The drake roared in pain and surprise, recoiling and stumbling on its weak leg. In that moment of blindness, I scrambled away, putting the central podium between us.
“Eighty!”
The drake was berserk now, thrashing and clawing at its face. It smashed into the podium, and the entire cage shuddered. I was cornered.
“Ninety!”
Its head cleared, its eyes burning with hate. It saw me. This was it.
“One hundred!”
The blare of a horn split the air. The trial-masters rushed in, prodding the enraged drake with electrified lances, driving it back toward its cage. I slid down the bars, clutching my bleeding side, my breath coming in ragged, sobbing gasps. I had survived.

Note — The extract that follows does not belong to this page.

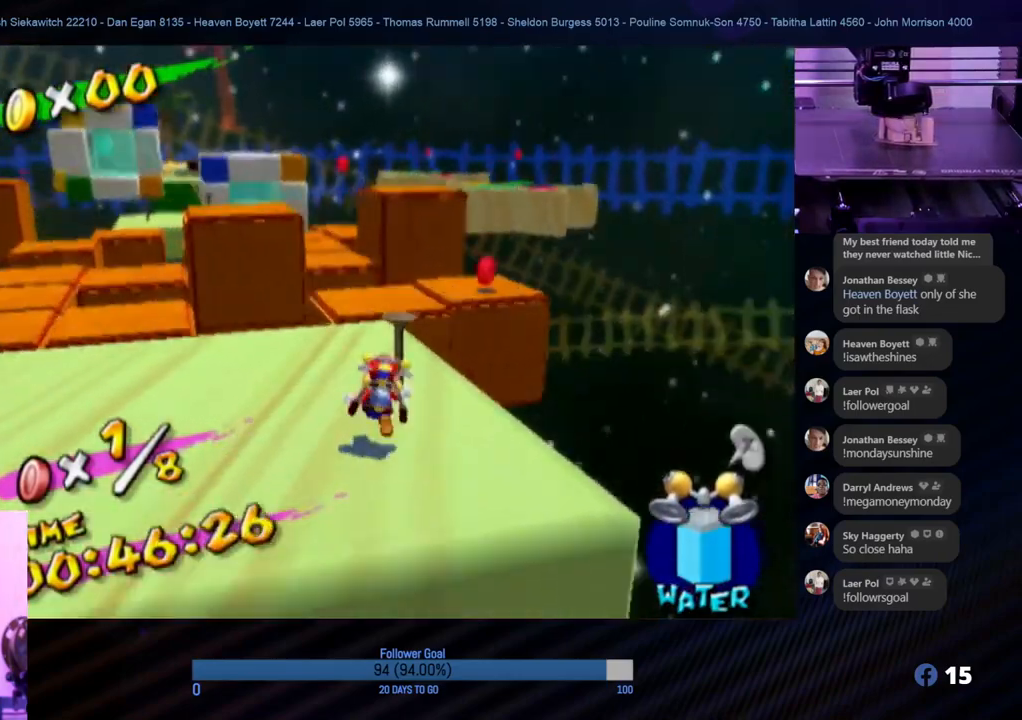
{"buttons": [], "left_stick": "left", "right_stick": "center", "events": [[117, "left_stick", "center"], [133, "right_stick", "center"], [233, "left_stick", "down-left"], [483, "left_stick", "left"]]}
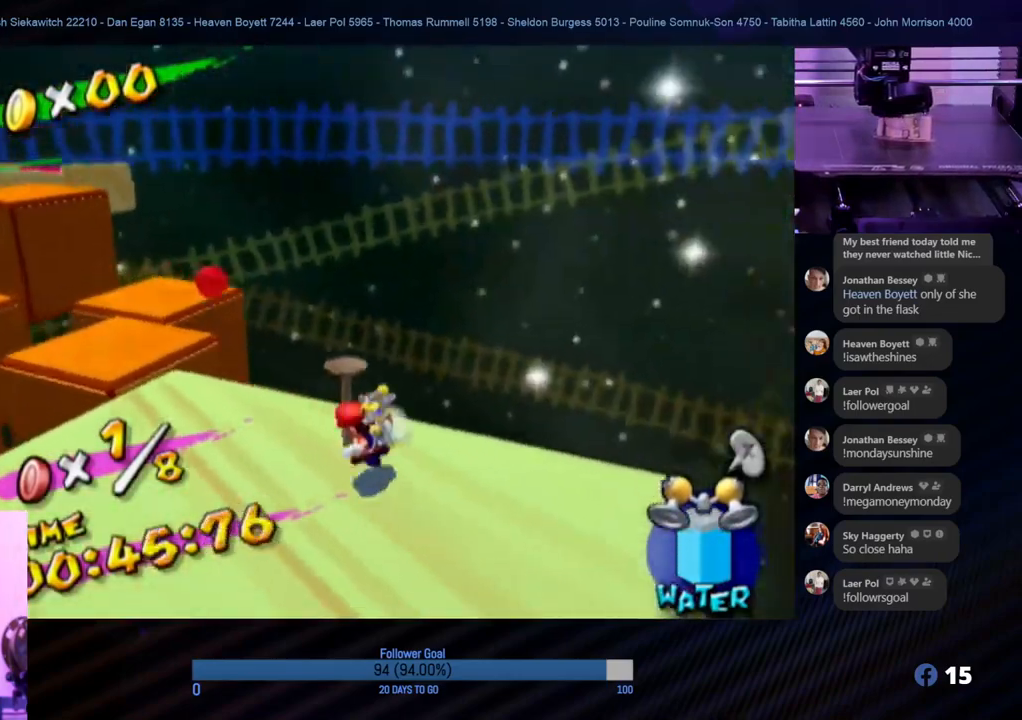
{"buttons": [], "left_stick": "up-left", "right_stick": "center", "events": [[17, "left_stick", "down-left"], [33, "left_stick", "center"], [233, "left_stick", "left"], [350, "left_stick", "up-left"]]}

Through a haze of pain, I saw Marshal Marcus descend from his platform. He walked past the other successful cadets—Kaela, and two others—and stopped in front of me. He looked down at me, his expression not of praise, but of intense calculation.
“Psionics to confuse the beast. A brute’s trick with sand to blind it. And a noble’s advice to find its weakness.” He crouched, his voice low enough for only me to hear. “A mongrel’s strategy, Cadet Elia. Unrefined. Unreliable. But effective.” He stood. “You have passed the Selection. Report to the infirmary. Then, you will be assigned your dragon.”
As I was helped to my feet, my legs threatening to buckle, I caught Kaela’s eye. There was no congratulation in her gaze. Only a fierce, burning resolve, and a silent question that hung between us like a promise and a threat. The trials were over. The real test was about to begin.